Playing upon their status of digital natives, I outlined the new impetus introduced in recent years by research and new technologies. “Facilitated by technical advances and motivated by the growing interest of people in good and healthy food, producers have started to exploit the many varieties of olive trees growing in our country, which are almost six hundred, not to mention all those undisclosed,” I pointed out, illustrating widespread and rare cultivars which give us delicious extra virgin olive oils. “Biodiversity is a resource, just as your own diversity is,” I invited them to consider this, which got their attention.
“You and your friends, with so different characters and attitudes, enjoy each other’s company and look good together, and the same thing happens with different varieties, which can be used both alone and together with other varieties to create yummy blends,” I suggested simply.
I encouraged them to think about how different aromas and flavors are important in olive oils like the color shades are fundamental to Fabrizio’s sketches of this scene, which he worked on in a corner of the room. “In making extra virgin olive oil, care of the details is fundamental from the olive grove to the mill, as care for details is important in making all the significant things in life,” I said.
“Furthermore, let us think about how extra virgin olive oil, in its several and different expressions depending on the territory of origin, is at the heart of so different cultures,” I considered, explaining how international events bring together oils and tasters from different countries and backgrounds and showing how these differences enrich our lives.
So, I introduce them to Xie Na, a taster an exporter who organizes events to show how Italian extra virgin olive oil can be paired with Chinese cuisine. “I use monovarietals and blends which admirably join traditional food of my country of origin,” she explained. “Just to give you one example, I recently prepared an egg and tomato dish with a monovarietal Nocellara del Belice from Sicily.” This shows that EVOO can be used not only in the context of the Mediterranean diet but also in other dietary patterns, thanks to its attractive flavors and healthy properties.
“My mother who is a medical doctor told me that,” Alessandro agreed, and then some kids started asking questions: Luca, like a real expert, asked me what stage has Italian olive growing reached.

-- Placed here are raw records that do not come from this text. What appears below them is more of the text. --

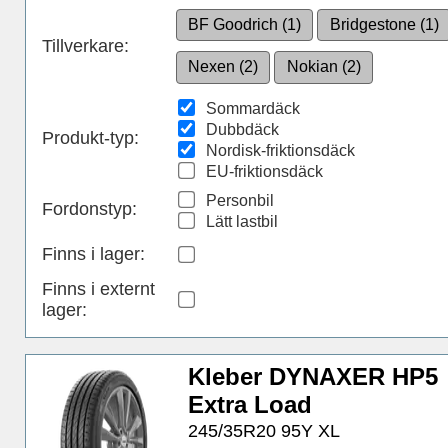
BF Goodrich (1)
Bridgestone (1)
Tillverkare:
Nexen (2)
Nokian (2)
Sommardäck
Dubbdäck
Produkt-typ:
Nordisk-friktionsdäck
EU-friktionsdäck
Personbil
Fordonstyp:
Lätt lastbil
Finns i lager
:
Finns i externt
lager
:
Kleber DYNAXER HP5
Extra Load
245/35R20 95Y XL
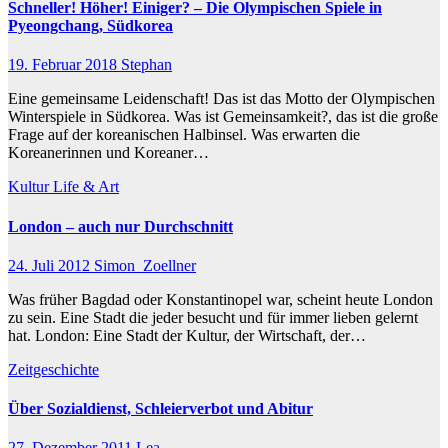
Schneller! Höher! Einiger? – Die Olympischen Spiele in
Pyeongchang, Südkorea
19. Februar 2018
Stephan
Eine gemeinsame Leidenschaft! Das ist das Motto der Olympischen
Winterspiele in Südkorea. Was ist Gemeinsamkeit?, das ist die große
Frage auf der koreanischen Halbinsel. Was erwarten die
Koreanerinnen und Koreaner…
Kultur
Life & Art
London – auch nur Durchschnitt
24. Juli 2012
Simon_Zoellner
Was früher Bagdad oder Konstantinopel war, scheint heute London
zu sein. Eine Stadt die jeder besucht und für immer lieben gelernt
hat. London: Eine Stadt der Kultur, der Wirtschaft, der…
Zeitgeschichte
Über Sozialdienst, Schleierverbot und Abitur
27. Dezember 2011
Lea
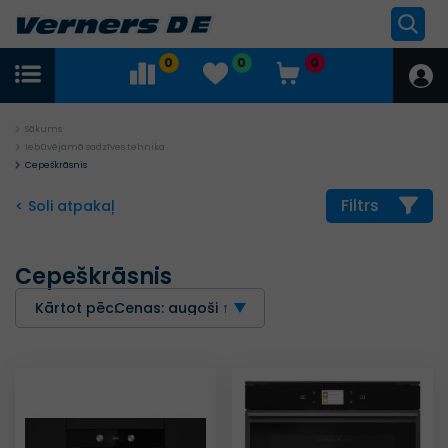
0
0
0
Sākums
Iebūvējamā sadzīves tehnika
Cepeškrāsnis
Filtrs
< Soli atpakaļ
Cepeškrāsnis
Kārtot pēc:
Cenas: augoši ↑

Andrea revealed that he will go to scientific high school, while Matteo will attend agricultural classes. In any case, I called on them to always follow their hearts, because “if one advances confidently in the direction of his (or her) dreams, and endeavors to live the life which he has imagined, he will meet with a success unexpected in common hours,” as one of my favorite writers, Henry David Thoreau, said.
This means that if you do your work with passion you will get great results, like the Villa Pontina by Francesco Le Donne who brought to our gathering the very first bottles of his new Itrana harvest.
We enjoyed the first expression of a great extra virgin olive oil fresh out of the mill and bottled a few hours earlier while showing kids how to taste it. Some of them, like Serena and Arianna, already knew how to do it and did it pretty well, showing off the typical strippagio noise of slurping, and trying to detect flavors and aromas before we enjoyed a snack of bruschetta together.